_Task requirements_. Give back every line of the material below that has the string "down".

_Source data_.
BEGIN
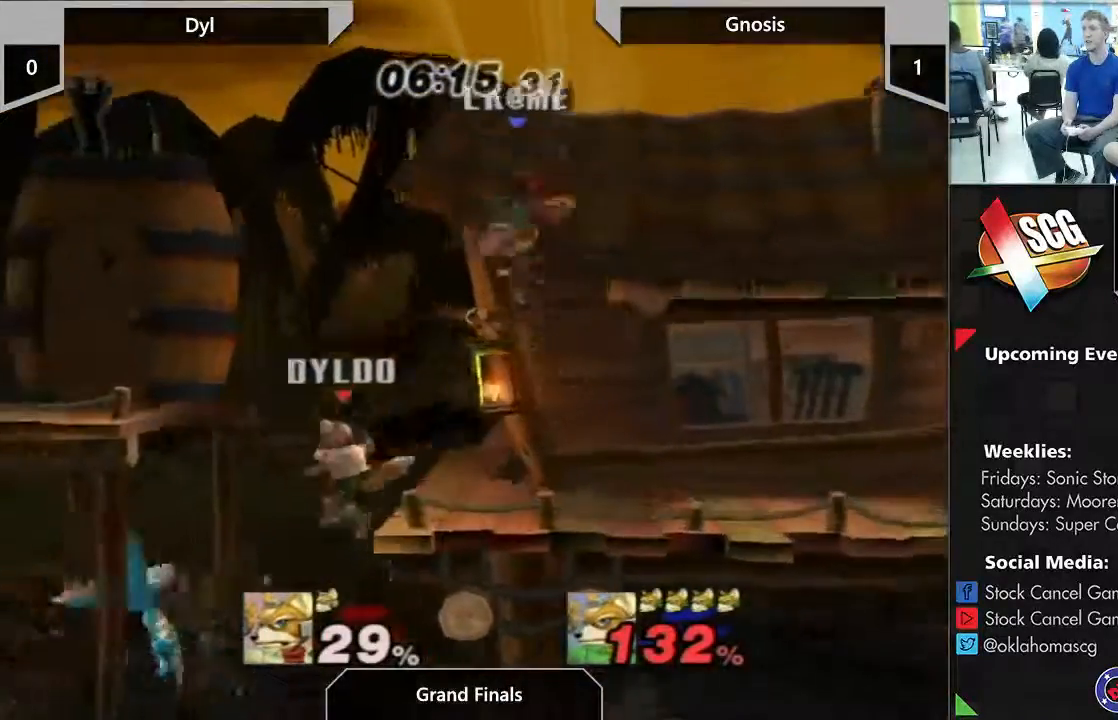
{"buttons": [], "left_stick": "up", "right_stick": "center"}
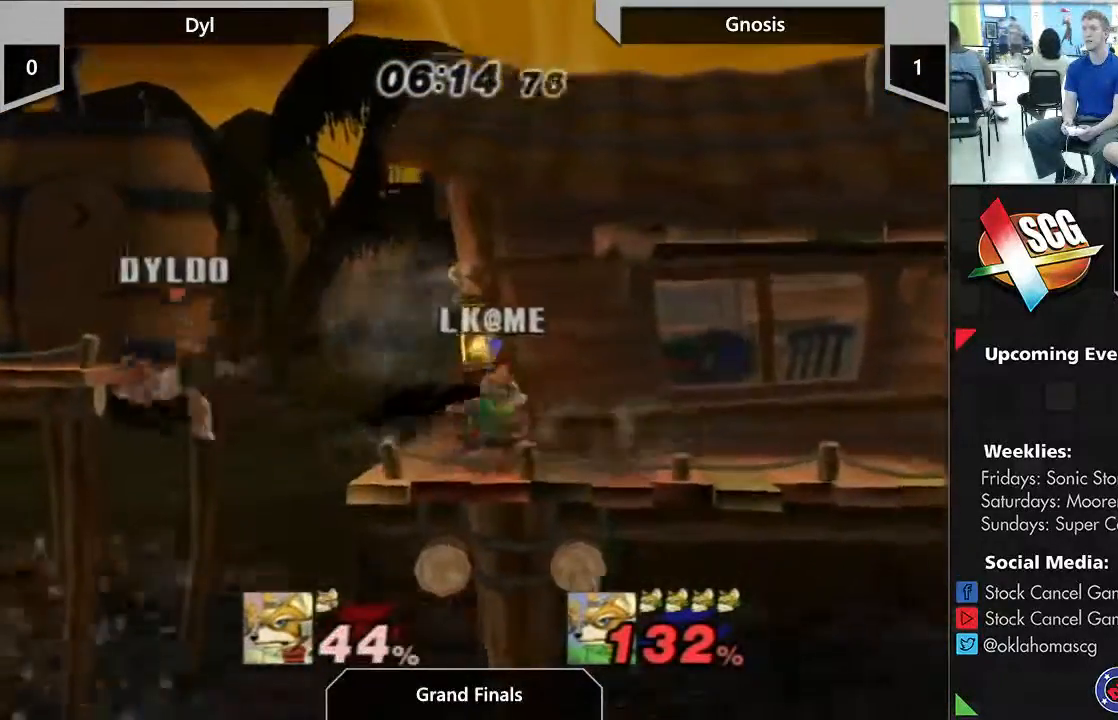
{"buttons": [], "left_stick": "up-right", "right_stick": "center", "events": [[67, "B", "down"], [183, "left_stick", "up-right"], [200, "B", "up"]]}
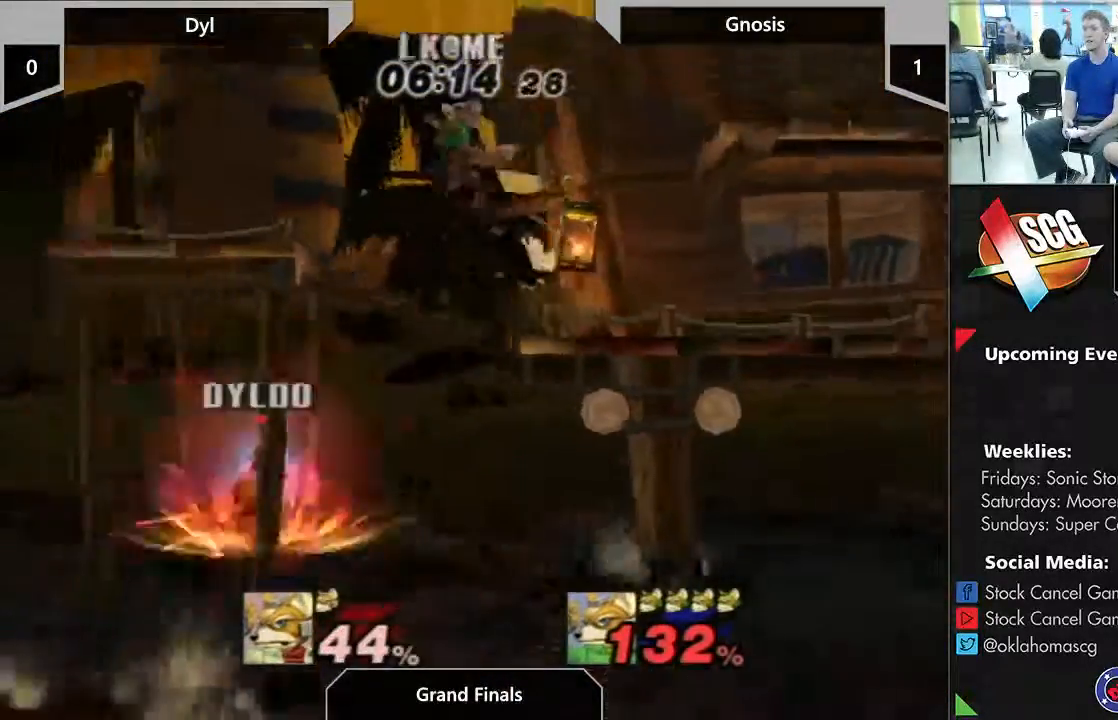
{"buttons": [], "left_stick": "up-right", "right_stick": "center", "events": [[183, "START", "down"], [400, "START", "up"]]}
END
_Solution to the problem_.
{"buttons": [], "left_stick": "up-right", "right_stick": "center", "events": [[67, "B", "down"], [183, "left_stick", "up-right"], [200, "B", "up"]]}
{"buttons": [], "left_stick": "up-right", "right_stick": "center", "events": [[183, "START", "down"], [400, "START", "up"]]}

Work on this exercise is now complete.